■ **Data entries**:
»»
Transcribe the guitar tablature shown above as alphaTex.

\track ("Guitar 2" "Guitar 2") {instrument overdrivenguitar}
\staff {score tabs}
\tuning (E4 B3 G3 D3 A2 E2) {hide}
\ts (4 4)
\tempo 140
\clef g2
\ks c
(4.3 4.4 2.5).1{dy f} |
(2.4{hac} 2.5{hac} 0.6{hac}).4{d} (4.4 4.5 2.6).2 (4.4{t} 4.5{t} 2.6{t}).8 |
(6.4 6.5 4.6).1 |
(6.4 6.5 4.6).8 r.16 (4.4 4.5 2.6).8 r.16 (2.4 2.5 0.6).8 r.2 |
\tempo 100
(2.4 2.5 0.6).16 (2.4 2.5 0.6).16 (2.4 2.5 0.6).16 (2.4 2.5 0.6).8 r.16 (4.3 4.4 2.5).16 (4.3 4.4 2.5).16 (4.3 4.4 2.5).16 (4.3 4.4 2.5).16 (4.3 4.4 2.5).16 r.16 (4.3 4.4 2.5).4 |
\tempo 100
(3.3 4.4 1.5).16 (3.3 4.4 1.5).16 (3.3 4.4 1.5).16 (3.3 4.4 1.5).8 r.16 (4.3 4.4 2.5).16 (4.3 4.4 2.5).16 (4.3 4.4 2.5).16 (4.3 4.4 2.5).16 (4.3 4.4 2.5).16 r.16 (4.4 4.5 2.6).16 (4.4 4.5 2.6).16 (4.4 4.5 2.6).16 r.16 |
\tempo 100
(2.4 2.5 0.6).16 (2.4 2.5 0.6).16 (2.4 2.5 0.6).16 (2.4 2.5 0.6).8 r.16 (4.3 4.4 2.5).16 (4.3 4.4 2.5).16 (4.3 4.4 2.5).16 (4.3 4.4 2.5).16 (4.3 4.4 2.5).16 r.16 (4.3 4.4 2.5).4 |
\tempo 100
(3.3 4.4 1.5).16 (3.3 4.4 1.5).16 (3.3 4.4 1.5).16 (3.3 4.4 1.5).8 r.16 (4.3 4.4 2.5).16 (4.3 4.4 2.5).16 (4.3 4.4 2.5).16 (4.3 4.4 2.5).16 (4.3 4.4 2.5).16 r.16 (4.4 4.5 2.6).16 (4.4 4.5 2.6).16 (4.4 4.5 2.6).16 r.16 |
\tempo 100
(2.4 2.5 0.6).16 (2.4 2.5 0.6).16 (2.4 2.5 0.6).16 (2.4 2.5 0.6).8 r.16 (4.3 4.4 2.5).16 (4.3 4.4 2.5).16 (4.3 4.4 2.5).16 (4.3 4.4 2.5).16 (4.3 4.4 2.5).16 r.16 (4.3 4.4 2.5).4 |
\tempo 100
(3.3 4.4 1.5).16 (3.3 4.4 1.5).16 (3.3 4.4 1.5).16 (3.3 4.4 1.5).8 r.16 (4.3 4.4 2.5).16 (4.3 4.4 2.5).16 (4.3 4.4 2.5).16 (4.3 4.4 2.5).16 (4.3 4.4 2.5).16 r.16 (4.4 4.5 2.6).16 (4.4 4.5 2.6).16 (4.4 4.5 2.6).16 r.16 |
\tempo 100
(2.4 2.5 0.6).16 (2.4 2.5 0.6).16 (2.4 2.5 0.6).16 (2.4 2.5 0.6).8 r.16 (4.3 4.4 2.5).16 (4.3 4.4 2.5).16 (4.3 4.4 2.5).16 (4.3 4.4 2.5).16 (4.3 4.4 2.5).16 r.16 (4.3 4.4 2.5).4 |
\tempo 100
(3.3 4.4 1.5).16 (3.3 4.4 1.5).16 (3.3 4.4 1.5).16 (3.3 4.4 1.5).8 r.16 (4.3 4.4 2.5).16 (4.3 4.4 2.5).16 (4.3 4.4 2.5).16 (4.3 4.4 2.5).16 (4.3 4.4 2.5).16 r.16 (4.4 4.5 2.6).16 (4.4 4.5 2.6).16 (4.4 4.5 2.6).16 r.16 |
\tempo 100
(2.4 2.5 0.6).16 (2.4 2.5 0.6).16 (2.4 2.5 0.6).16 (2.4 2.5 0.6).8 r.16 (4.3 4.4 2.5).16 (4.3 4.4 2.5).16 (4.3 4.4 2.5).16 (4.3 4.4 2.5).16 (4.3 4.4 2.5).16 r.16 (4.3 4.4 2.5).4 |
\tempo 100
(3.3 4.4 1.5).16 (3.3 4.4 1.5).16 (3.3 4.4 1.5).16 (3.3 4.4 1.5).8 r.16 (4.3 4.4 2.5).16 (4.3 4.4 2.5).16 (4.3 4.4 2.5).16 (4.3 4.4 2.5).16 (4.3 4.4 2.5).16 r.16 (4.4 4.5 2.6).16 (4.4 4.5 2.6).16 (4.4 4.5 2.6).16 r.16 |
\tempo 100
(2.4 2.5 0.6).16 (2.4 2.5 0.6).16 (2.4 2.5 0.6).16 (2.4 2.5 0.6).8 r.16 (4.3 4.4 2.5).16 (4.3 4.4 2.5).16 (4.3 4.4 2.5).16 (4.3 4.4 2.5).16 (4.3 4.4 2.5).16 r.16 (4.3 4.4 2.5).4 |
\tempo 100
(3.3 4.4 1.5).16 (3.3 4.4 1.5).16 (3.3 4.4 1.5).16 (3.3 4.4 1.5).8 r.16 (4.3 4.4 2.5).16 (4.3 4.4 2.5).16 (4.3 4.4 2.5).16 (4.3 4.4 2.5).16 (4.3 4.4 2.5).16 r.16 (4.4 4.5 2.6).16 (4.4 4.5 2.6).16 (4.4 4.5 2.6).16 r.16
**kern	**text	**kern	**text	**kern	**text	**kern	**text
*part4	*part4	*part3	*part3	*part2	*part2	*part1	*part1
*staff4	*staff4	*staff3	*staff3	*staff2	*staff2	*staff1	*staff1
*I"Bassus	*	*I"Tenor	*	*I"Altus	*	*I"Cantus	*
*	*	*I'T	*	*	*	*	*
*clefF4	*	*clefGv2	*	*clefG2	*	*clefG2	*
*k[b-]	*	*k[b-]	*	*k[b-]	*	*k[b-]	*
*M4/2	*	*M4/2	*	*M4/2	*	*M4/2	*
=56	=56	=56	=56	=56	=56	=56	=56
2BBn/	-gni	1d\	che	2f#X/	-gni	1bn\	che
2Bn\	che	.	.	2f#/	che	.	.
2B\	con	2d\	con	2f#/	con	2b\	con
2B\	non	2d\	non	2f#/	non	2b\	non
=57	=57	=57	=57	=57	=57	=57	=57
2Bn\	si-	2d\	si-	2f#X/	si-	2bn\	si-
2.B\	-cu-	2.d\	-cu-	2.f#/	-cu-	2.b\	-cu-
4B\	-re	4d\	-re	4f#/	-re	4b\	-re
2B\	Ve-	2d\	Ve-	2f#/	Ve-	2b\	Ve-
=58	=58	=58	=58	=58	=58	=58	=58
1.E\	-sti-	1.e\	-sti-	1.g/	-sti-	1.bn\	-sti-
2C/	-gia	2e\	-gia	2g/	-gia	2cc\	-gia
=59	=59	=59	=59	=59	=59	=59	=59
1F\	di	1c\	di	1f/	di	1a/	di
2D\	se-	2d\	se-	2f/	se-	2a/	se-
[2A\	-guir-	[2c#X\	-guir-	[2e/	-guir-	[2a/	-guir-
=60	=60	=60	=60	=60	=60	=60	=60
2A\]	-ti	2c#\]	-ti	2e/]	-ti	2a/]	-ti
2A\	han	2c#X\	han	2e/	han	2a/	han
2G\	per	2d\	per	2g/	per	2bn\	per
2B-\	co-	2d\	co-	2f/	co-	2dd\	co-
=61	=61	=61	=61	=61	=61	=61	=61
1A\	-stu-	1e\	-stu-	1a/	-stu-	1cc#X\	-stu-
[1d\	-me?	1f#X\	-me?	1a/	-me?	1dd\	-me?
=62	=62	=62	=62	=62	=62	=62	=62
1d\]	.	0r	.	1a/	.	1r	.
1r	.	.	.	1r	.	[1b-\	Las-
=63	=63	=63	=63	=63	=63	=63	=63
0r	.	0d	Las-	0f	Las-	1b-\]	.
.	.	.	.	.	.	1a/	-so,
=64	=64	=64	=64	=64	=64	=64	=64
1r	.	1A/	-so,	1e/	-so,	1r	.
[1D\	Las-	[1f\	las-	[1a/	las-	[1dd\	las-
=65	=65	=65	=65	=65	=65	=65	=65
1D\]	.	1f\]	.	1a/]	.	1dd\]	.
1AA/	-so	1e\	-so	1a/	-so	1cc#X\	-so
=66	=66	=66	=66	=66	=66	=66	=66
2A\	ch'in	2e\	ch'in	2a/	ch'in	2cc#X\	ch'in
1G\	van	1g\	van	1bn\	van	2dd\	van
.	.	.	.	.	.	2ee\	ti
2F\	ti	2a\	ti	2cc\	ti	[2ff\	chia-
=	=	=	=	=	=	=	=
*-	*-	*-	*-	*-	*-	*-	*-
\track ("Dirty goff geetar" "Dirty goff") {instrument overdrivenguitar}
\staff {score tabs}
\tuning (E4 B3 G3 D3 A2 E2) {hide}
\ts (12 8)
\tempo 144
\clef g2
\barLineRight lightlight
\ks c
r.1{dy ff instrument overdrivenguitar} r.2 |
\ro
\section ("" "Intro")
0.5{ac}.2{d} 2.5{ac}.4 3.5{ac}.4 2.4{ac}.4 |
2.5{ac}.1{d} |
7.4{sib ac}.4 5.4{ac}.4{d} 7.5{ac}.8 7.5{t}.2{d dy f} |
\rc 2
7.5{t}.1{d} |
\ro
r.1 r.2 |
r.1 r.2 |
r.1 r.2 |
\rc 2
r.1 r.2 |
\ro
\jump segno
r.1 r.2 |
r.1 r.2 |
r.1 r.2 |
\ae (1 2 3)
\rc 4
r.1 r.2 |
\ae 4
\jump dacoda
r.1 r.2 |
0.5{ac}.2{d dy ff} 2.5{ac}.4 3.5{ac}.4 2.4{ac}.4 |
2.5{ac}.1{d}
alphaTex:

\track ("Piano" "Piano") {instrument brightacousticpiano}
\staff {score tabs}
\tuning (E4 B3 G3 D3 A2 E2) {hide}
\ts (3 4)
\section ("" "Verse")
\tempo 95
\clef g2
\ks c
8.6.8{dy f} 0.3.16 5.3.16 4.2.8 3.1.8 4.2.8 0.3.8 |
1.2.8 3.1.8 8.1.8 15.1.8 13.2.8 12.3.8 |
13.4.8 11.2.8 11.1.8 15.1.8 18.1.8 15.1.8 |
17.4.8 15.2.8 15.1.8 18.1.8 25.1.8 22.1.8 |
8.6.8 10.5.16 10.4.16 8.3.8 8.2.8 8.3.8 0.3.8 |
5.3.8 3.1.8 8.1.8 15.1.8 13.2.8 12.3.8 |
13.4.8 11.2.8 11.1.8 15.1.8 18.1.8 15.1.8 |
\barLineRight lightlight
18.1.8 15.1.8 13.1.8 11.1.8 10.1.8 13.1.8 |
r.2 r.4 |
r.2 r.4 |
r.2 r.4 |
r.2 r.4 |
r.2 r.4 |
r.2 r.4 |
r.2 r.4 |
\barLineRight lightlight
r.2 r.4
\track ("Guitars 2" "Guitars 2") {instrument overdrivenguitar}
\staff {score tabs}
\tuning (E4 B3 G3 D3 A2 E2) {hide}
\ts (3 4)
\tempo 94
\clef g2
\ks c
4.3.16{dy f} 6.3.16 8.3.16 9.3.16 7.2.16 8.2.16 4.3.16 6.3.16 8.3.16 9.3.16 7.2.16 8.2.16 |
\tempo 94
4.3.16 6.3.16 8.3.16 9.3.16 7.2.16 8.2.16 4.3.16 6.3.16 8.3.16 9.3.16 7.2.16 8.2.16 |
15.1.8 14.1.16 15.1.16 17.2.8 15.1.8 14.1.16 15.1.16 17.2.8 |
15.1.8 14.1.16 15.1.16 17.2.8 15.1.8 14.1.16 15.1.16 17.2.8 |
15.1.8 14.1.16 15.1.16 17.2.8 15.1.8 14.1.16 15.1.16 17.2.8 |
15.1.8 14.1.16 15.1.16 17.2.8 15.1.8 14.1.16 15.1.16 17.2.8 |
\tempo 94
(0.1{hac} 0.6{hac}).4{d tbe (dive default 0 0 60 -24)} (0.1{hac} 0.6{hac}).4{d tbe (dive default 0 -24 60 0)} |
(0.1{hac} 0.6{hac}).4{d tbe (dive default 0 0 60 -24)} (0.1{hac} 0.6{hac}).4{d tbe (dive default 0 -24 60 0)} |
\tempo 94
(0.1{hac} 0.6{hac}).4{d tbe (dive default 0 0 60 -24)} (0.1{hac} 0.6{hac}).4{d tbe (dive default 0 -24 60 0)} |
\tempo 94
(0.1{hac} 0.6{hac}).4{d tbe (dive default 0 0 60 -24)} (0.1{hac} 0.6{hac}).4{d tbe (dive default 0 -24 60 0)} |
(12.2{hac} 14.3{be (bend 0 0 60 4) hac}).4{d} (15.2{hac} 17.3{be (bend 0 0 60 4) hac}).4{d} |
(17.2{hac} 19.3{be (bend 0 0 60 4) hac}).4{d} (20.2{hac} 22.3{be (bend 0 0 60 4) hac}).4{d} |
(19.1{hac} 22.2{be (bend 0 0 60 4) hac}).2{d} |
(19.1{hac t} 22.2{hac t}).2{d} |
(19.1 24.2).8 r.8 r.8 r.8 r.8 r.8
««
■ **TASK DIRECTIONS**: Which lines in the records above contain the string "bend"? Collect each of them and copy it out in full.

■ **WRITTEN SOLUTION**:
(12.2{hac} 14.3{be (bend 0 0 60 4) hac}).4{d} (15.2{hac} 17.3{be (bend 0 0 60 4) hac}).4{d} |
(17.2{hac} 19.3{be (bend 0 0 60 4) hac}).4{d} (20.2{hac} 22.3{be (bend 0 0 60 4) hac}).4{d} |
(19.1{hac} 22.2{be (bend 0 0 60 4) hac}).2{d} |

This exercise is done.